Hackers to target US satellite in security test

The US air force is planning a contest to highlight security vulnerabilities

A Falcon 9 SpaceX rocket carrying a spy satellite for the US military lifts off. AP
A Falcon 9 SpaceX rocket carrying a spy satellite for the US military lifts off. AP

The United States is offering hackers the chance to take over an orbiting satellite to try to identify weaknesses that could be exploited by hostile states.

The offer came after a similar event at a hackers’ conference in August revealed a host of security loopholes in the data systems of its F-15 fighter jet.

Hackers will be challenged to break into a satellite’s security systems and move an earth-facing camera to one that is focused on the moon, tech site wired.com reported.

The US air force will invite submissions and those behind the best ideas will be invited to hacker conference Defcon in Las Vegas in 2020 for a live contest – but only after they have been security vetted.

“If you want to get into a satellite, you can either go through the ground station or you can try to find a way into the satellite directly,” Dr Will Roper, a senior technology official at the US air force, told the website.

“But what they’re going to do is try to take over the satellite by any means they find.”

Dr Roper blamed cybersecurity weaknesses in its systems after decades of failing to recognise the extent of the dangers from hostile hackers from countries such as Russia, China and North Korea, according to the Washington Post.

The US air force confirmed plans for the contest but declined to comment further.

US officials say that any future conflict against a major power would be fought partially fought in space, because of the importance of battlefield information supplied by satellites.

The US has 340 military and government satellites in orbit around the Earth, according to an independent database, with experts predicting geopolitical tensions are increasingly likely to be played out in space.

Donald Trump last month announced a new space defence command because of concerns that its satellites were being targeted. Satellites are key cogs in national defence systems, supplying the coordinates for aiming weapons, identifying targets and improving communications on the battlefield.

“We no longer have the luxury of operating in a peaceful, benign domain,” the head of the new command General Jay Raymond told lawmakers in Washington in June.
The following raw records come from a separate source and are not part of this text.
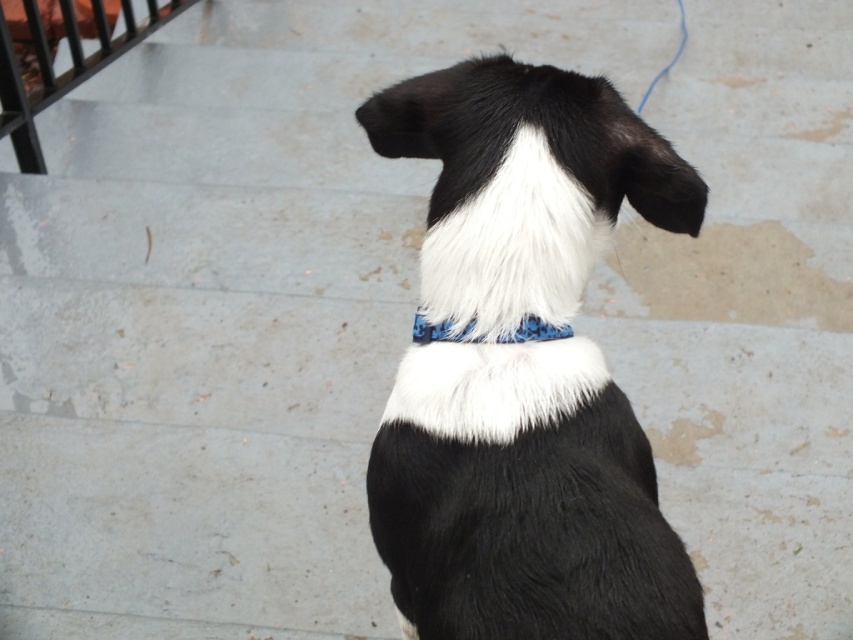
Question: Does black/white fur at center appear over blue camouflage fabric at center?

Choices:
 (A) yes
 (B) no

Answer: (B)

Question: Which point is farther to the camera?

Choices:
 (A) (421, 316)
 (B) (434, 512)

Answer: (A)

Question: Is the position of black/white fur at center more distant than that of blue camouflage fabric at center?

Choices:
 (A) no
 (B) yes

Answer: (A)

Question: Is black/white fur at center further to the viewer compared to blue camouflage fabric at center?

Choices:
 (A) no
 (B) yes

Answer: (A)

Question: Which point is closer to the camera?

Choices:
 (A) black/white fur at center
 (B) blue camouflage fabric at center

Answer: (A)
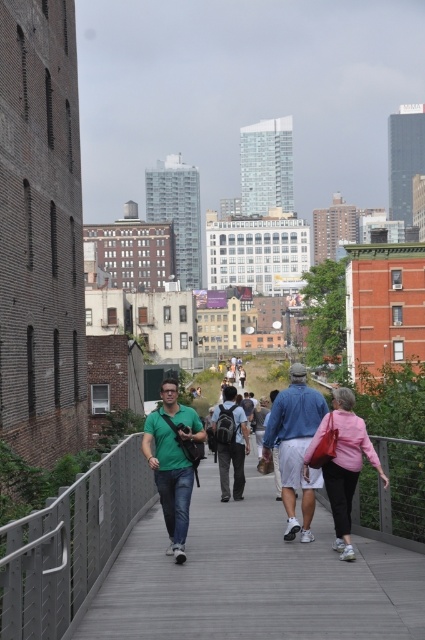
You are standing on the wooden pathway and want to reach the brick building on the left. Which direction should you walk relative to the wooden pathway represented by point (255, 577)?

Walk towards the left side of the wooden pathway represented by point (255, 577) to reach the brick building on the left.

You are standing on the elevated walkway and want to take a photo of both the brick building on the left and the red brick structure with green accents on the right. If you have to choose between focusing on point (142, 442) or point (232, 467) to ensure both buildings are in focus, which point should you choose?

You should focus on point (142, 442) because it is closer to the viewer than point (232, 467), allowing both the brick building on the left and the red brick structure with green accents on the right to be in focus.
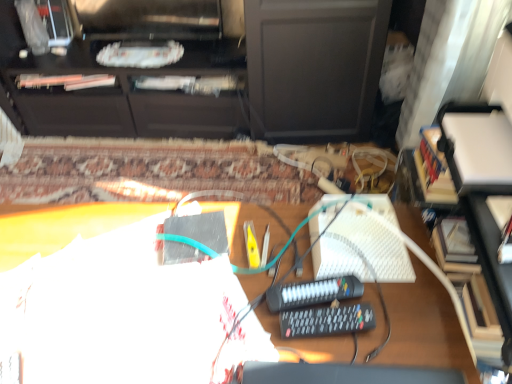
Identify the location of vacant area that lies to the right of black plastic remote control at center, which appears as the second equipment when viewed from the front. (x=410, y=310).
A senior British defence official told The National last week that near misses in space between satellites were a daily occurrence amid suspicions that rival nations were trying to jam their signals.

The world’s largest defence fair in London heard that rival nations and non-state groups without the funds to build their own satellites could use laser weaponry to disrupt satellite operations.

The US is responsible for nearly half of the 2,062 operating satellites in space, according to the Union of Concerned Scientists. Nearly 50 countries own satellites including the US’s geopolitical rival, China, which has nearly 300.

American intelligence officials believe that China and Russia are training and equipping “military space forces” and building new anti-satellite weapons to challenge US space supremacy.

Both countries “view the capability to attack space services as a part of their broader efforts to deter an adversary from, or defeat one, in combat”, according to 2019 US threat assessment.

The devastating effect of losing communications during a global conflict could see satellites targeted early in any conflict, experts have warned.